### Page text
»»

A major hiccup...Hosmer’s contract let’s him veto a trade to several teams and Washington was one of them. No sweat...Preller switched Hosmer out for another first baseman, Luke Voit. The Nats said yes and we have an epic deal. But still not done.


Now the Pads needed a right handed power bat to help Machado out.

They pick up Brandon Drury ...a top twenty hitter in MLB...for 18 year old shortstop Victor Acosta. Acosta will be a great shortstop...in five years. But by that time Preller will be long gone ...if he doesn’t win a bunch of playoff games before Soto’s Free Agency.


So now the Padres will be soon be sending a lineup something like this out to face the enemy:


LF: PROFAR batting switch OPS .770

RF: SOTO batting left OPS .903

3B: MACHADO batting right OPS .881

SS: TATIS JR. batting right OPS .965 (career)

1B: BELL batting switch OPS .880

2B: CRONENWORTH batting left OPS .740

DH: DRURY batting right OPS .855

C: ALFARO/NOLA batting right OPS .731/.633

CF: GRISHAM batting left OPS .654


Barring injury, the Pads look quite competitive with the Dodgers and their superb lineup. They don’t have anybody left in the minors who can help them much if their stars get hurt. And the Padres starting pitchers have a lot to prove...(Snell ?, Darvish ?, Manaea ?) but they now have a much stronger back-end of the bullpen.


So what does the real world say about this fantasy ball wet dream of an offensive juggernaut that is the new San Diego Padres?


In the last 19 games the Padres and the Dodgers have played, the Padres have lost 17. Maybe you watched some of the games this weekend between the two teams? Well the Angelinos won the first one 8-1 and the second one 8-3. They won the third game 3-0 on a two hitter.


It looked a lot worse for the Pads. The Dodgers seem to own them lock stock and fish in the barrel. You know what I saw? (Well, I’m telling you anyway…)


The Dodgers look loose, relaxed and totally confident. They’re playing good defense and that helps. But offensively the Dodgers are running the pitch counts up way too fast against the Padre starters. The Bluebloods foul off twenty or thirty foul balls it seems like and by the fourth inning the starter has thrown 70 pitches. It doesn’t help that walks and hit batters turn into runs when the Dodgers deliver clutch hits and at least move the runners up fairly regularly. L.A. just looks like the well-oiled machine they’re being advertised as. The startled herd of deer that is the Padres pitching staff has no answer for the Dodger’s plate discipline. They just try to throw harder and get even more behind in the counts. The Dodgeheads are in their heads.

««

Carry on the commentary about the San Diego Padres and the Dodgers, starting right after its final sentence.

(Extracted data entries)
»»

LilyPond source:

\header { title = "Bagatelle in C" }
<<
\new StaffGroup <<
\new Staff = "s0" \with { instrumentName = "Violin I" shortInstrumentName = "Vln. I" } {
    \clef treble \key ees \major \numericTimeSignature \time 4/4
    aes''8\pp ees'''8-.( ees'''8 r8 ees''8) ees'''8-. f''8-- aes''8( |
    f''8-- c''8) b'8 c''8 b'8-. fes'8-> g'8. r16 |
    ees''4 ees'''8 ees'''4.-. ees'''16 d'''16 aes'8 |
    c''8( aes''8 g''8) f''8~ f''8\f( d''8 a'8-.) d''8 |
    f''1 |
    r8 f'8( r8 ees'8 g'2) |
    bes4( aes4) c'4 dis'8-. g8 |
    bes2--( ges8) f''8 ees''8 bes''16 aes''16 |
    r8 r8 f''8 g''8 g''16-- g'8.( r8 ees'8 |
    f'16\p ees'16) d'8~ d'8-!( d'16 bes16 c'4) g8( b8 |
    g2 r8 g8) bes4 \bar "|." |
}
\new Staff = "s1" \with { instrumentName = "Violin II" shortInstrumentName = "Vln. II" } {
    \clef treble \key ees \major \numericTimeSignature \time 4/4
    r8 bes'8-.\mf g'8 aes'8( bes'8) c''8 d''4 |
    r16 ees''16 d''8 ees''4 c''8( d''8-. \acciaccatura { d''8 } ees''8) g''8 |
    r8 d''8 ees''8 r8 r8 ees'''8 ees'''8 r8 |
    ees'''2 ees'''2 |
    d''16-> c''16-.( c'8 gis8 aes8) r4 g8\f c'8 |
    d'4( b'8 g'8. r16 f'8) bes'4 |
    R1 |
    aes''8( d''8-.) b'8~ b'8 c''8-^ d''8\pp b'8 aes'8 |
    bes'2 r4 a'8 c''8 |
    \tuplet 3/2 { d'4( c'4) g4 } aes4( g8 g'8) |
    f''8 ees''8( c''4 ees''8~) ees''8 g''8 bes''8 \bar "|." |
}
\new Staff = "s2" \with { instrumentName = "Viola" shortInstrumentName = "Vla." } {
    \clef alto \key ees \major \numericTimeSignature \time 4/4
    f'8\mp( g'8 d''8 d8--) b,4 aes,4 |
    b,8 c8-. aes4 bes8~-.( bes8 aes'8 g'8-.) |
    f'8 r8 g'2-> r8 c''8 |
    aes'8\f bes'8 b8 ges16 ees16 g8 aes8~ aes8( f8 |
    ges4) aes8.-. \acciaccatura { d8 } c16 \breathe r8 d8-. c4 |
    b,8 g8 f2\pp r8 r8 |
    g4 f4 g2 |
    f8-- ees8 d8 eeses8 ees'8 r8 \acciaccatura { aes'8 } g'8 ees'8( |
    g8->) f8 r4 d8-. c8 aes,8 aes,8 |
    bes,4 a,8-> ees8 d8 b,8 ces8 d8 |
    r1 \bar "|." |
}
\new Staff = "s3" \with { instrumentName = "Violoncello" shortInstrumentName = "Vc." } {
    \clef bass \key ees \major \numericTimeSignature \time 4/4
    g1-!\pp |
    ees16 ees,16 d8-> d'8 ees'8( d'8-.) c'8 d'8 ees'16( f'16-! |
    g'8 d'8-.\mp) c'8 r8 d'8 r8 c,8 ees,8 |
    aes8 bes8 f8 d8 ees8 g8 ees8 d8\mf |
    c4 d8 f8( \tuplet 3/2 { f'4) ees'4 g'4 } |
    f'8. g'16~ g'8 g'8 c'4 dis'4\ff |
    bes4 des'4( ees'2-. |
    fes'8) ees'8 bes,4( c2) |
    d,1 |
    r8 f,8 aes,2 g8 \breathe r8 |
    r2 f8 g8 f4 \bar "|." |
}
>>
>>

««
»»

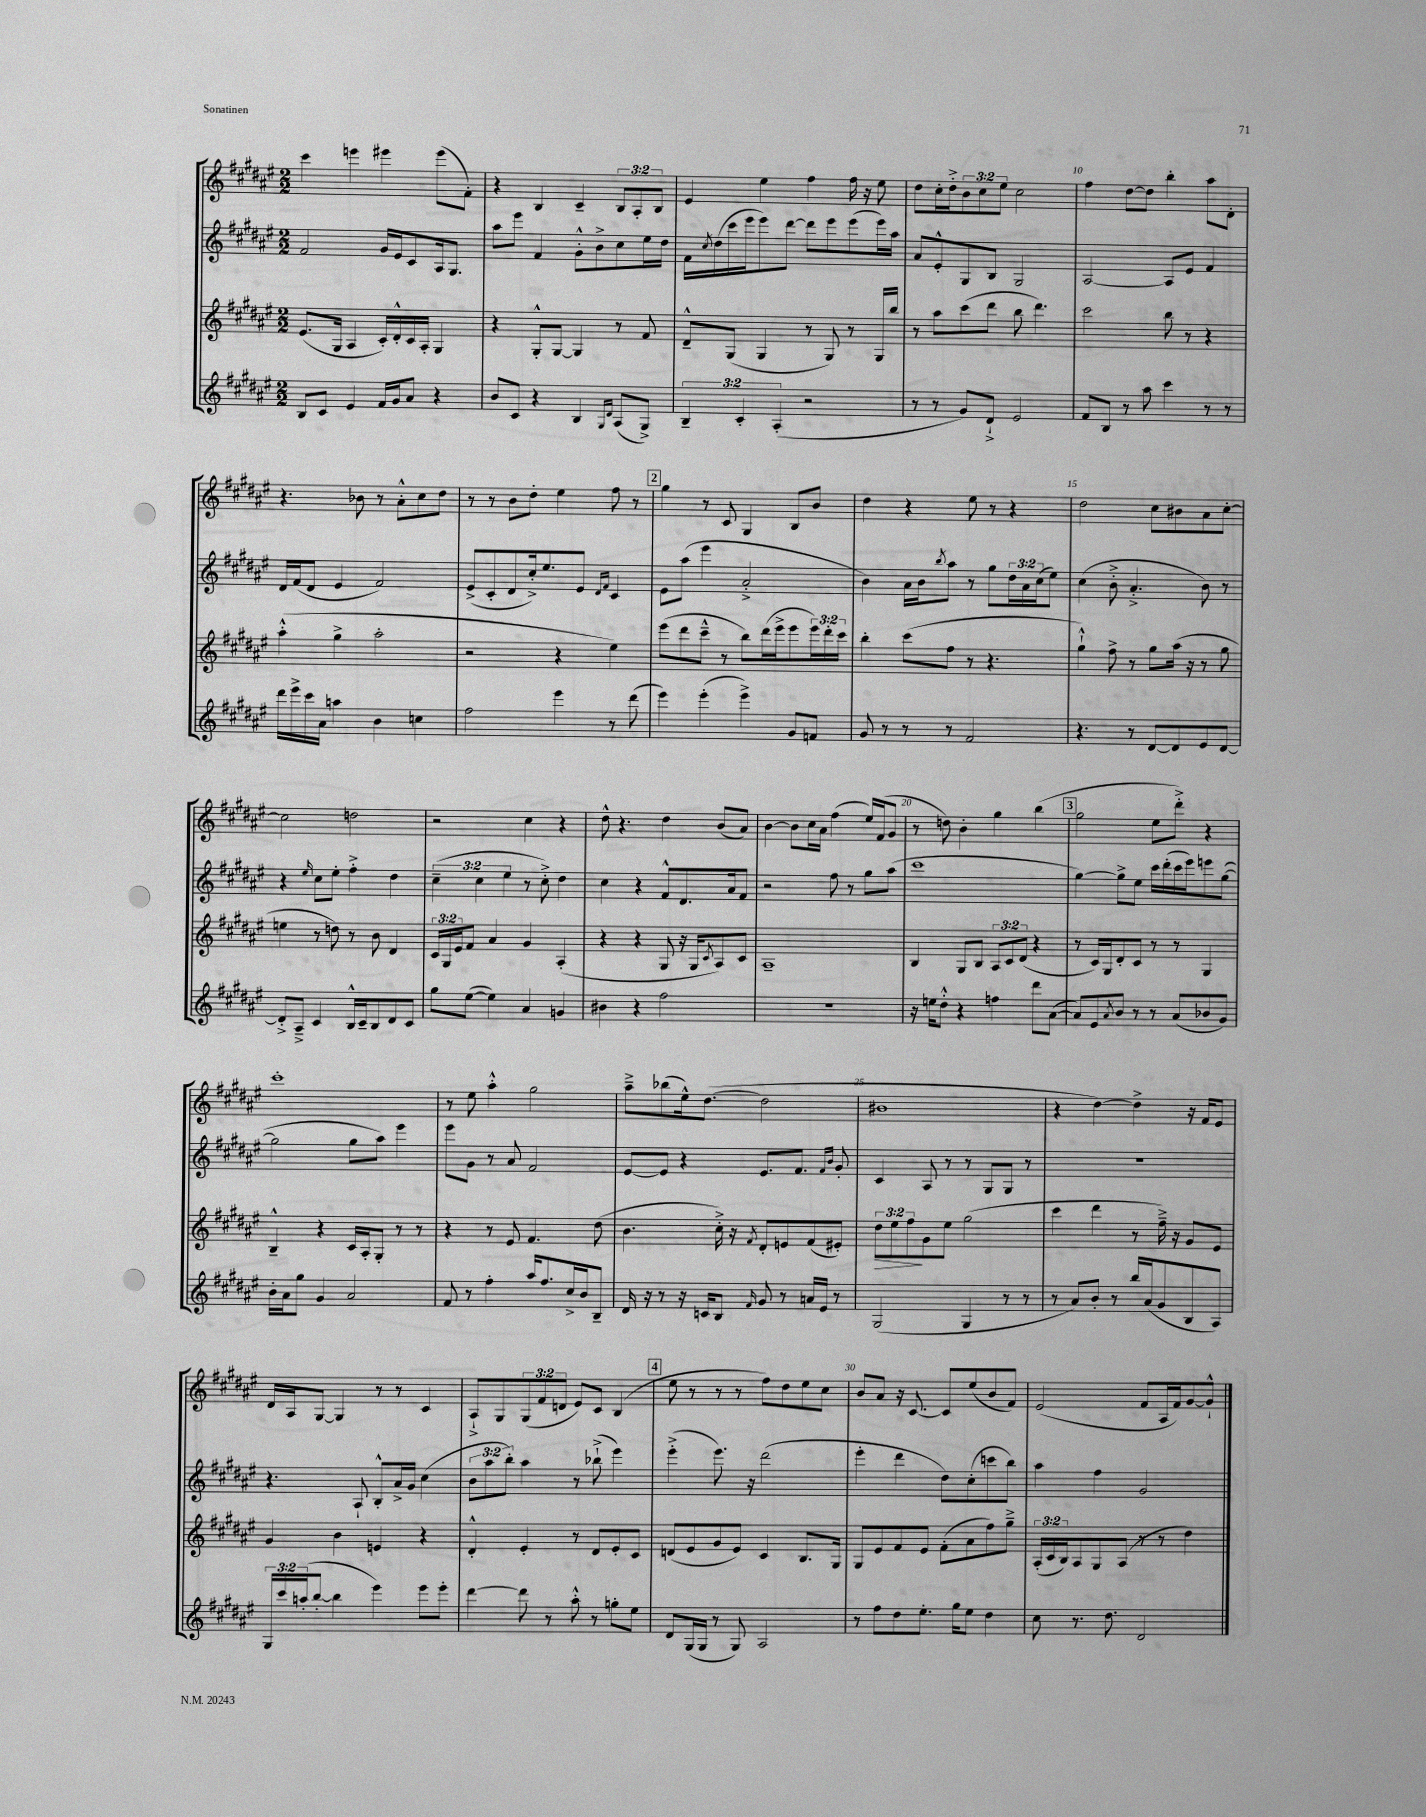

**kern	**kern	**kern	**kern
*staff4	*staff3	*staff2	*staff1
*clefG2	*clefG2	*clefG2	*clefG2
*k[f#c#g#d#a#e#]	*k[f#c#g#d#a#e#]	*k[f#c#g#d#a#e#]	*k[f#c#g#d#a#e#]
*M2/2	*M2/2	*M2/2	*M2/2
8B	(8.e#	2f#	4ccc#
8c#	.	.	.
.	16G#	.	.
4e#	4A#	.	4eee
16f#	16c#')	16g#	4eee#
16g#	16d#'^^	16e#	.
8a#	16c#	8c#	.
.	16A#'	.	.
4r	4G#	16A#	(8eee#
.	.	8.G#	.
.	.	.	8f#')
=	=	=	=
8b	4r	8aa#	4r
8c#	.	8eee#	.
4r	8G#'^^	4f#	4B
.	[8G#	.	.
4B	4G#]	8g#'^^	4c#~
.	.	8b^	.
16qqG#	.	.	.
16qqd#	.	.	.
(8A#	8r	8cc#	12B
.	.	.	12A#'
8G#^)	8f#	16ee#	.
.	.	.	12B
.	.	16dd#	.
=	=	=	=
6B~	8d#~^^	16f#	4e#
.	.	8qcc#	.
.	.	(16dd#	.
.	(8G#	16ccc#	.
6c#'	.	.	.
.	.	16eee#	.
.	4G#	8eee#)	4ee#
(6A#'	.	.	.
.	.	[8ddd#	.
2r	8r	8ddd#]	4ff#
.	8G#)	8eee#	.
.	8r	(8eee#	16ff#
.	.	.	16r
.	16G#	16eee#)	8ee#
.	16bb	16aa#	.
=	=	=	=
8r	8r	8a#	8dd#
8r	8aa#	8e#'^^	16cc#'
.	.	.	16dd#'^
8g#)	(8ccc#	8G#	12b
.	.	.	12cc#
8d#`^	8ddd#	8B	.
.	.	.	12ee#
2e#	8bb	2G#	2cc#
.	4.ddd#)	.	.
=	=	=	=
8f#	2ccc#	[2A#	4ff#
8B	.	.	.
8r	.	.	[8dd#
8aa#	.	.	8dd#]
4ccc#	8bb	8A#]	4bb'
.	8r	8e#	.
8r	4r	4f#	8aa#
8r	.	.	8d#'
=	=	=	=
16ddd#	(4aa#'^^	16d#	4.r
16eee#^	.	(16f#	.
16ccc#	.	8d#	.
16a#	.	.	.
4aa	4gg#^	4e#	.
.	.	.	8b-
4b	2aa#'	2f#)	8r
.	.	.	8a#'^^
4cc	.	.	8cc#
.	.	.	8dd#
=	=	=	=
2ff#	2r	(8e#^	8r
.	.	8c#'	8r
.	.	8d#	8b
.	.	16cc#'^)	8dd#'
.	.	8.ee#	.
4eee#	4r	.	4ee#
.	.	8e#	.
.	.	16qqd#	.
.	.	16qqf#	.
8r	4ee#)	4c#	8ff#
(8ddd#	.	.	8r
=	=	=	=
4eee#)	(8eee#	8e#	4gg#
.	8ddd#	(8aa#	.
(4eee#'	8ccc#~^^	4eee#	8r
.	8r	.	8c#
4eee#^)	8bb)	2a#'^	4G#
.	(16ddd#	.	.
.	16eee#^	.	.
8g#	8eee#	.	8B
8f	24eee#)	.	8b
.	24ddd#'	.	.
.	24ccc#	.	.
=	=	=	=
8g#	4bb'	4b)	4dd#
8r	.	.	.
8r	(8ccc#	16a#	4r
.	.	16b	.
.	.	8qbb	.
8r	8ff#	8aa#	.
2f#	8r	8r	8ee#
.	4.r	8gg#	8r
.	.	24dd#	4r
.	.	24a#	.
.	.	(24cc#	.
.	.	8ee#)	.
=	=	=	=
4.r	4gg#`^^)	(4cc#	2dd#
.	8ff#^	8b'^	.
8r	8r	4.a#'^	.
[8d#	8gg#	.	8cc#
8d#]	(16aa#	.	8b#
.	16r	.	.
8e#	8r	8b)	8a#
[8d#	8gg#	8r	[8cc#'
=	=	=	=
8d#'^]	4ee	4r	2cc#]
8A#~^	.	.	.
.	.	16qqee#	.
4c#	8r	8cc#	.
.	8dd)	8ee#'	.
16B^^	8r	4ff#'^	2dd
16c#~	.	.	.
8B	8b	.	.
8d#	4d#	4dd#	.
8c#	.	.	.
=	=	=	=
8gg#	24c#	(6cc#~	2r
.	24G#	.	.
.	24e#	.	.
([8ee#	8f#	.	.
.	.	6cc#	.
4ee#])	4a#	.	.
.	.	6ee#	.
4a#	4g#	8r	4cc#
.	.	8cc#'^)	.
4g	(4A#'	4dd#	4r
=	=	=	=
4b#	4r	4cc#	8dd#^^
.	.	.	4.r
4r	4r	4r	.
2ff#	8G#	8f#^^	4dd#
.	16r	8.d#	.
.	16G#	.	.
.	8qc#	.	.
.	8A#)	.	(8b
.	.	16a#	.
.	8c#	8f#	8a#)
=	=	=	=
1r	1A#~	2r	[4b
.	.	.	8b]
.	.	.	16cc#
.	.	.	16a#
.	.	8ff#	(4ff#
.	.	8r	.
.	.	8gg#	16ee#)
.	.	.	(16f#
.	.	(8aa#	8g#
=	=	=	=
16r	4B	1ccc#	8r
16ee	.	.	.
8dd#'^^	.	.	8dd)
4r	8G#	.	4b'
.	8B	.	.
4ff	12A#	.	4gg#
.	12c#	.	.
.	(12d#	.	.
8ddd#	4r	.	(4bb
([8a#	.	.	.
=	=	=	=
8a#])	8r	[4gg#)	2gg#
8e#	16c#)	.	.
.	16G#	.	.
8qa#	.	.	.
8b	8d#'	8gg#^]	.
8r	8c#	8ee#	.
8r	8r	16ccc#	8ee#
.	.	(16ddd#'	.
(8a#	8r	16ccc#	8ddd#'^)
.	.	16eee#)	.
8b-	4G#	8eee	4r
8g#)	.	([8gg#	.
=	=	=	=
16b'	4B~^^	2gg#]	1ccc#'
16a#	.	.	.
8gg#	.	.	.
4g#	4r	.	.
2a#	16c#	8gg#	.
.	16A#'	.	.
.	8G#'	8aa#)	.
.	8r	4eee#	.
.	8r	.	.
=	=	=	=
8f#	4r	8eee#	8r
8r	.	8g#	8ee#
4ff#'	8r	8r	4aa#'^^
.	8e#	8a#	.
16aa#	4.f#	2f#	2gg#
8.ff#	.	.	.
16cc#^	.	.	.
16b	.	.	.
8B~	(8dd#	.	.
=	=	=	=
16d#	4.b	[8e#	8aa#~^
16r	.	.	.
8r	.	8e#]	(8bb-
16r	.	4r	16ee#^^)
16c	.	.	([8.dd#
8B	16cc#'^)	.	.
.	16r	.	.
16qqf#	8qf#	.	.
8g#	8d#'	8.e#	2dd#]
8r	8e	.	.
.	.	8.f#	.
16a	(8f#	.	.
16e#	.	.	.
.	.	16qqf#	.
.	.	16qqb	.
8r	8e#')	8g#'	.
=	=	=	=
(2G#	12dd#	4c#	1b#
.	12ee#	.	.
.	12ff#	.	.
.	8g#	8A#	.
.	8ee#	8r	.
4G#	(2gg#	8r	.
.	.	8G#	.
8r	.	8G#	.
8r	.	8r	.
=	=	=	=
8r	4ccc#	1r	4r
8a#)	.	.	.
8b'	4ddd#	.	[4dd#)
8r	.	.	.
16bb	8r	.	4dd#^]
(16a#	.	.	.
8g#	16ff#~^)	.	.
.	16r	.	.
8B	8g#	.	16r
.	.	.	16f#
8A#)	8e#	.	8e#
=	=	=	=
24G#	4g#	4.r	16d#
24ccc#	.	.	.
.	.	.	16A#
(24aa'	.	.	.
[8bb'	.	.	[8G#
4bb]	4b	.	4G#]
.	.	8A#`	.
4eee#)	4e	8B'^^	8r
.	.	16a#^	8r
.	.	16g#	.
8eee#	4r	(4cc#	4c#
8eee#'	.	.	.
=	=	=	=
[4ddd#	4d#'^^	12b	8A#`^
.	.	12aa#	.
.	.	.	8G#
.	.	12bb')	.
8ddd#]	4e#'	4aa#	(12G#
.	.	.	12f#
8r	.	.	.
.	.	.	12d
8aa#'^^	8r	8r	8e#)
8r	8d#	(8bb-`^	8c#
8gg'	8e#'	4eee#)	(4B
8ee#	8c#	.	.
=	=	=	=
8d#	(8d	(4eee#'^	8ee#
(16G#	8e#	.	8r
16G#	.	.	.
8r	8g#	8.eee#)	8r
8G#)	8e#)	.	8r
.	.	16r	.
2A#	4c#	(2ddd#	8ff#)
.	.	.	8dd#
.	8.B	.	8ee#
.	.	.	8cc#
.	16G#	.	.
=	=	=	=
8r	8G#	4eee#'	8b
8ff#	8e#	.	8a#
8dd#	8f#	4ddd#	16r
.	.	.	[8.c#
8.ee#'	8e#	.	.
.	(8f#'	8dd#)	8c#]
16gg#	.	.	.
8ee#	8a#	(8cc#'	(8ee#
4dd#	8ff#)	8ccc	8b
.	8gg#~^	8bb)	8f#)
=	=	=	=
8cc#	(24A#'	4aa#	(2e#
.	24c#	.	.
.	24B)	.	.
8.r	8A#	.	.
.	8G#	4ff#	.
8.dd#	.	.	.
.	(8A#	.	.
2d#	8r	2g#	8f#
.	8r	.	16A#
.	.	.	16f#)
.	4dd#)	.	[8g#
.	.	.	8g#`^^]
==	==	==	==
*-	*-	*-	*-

««

### Reply
The Padres looked terrible in the field...bad errors by normally steady Manny Machado...usually a defensive stalwart. And the running game! Not that the Scampering Rabbits really need a running game with all the clutch hits and doubles off the walls. But Mookie Betts looks like he can steal whenever he cares too and it won’t even be close. And Taylor stole third on Manaea ...that was embarrassing. But not as embarrassing as L.A. catcher Will Smith walking into second late in the game.


But by that time the Padres had turned in their time cards. They gave up in the fourth inning of Game 1 and the fifth inning of Game 2.


The Padres finished 28 games behind the Dodgers last year and blamed it on injuries. So they fired the manager. This year they have injuries again. Boo Hoo. So do the Dodgers and most of the other teams in baseball...it’s the new paradigm.


Maybe Tatis Jr. will finally come back and get hot. Maybe Manager Bob Melvin will quit being polite to the blithering blind umps that are miscalling games so heinously. Get your ass thrown out of a couple of games, Bob! Somebody has to fire this team up and get them some attitude. Their new players did okay against L.A. Soto had some hits and played well in right field. In fact he made a couple of terrific throws from deep. I didn’t realize he had such a strong arm.


What the Padrinos need right now is strong guts.


And the real world opinion of Preller’s coup d’etat? Congrats A.J.! Spectacular! But remember…


The Padres have almost zero chance of keeping Juan Soto from going into Free Agency. That’s because Juan is still going to rate a $400 million contract in 3 years, and the Padres will still be paying Manny Machado (32 mil a year) and Fernando Tatis Jr. (20+ mil a year starting in 2025). They get to watch Josh Bell go to Free Agency next year. They have a bunch of other $10 million + per year contracts on the books. They can’t sign ‘em all. That means they have to go for it and they’ve got two or three seasons to do it.


But why not try? Fight on Taco Men! San Diego has only been to two World Series in their entire history. The Padres are the only San Diego major league sports team. Win something, Baby!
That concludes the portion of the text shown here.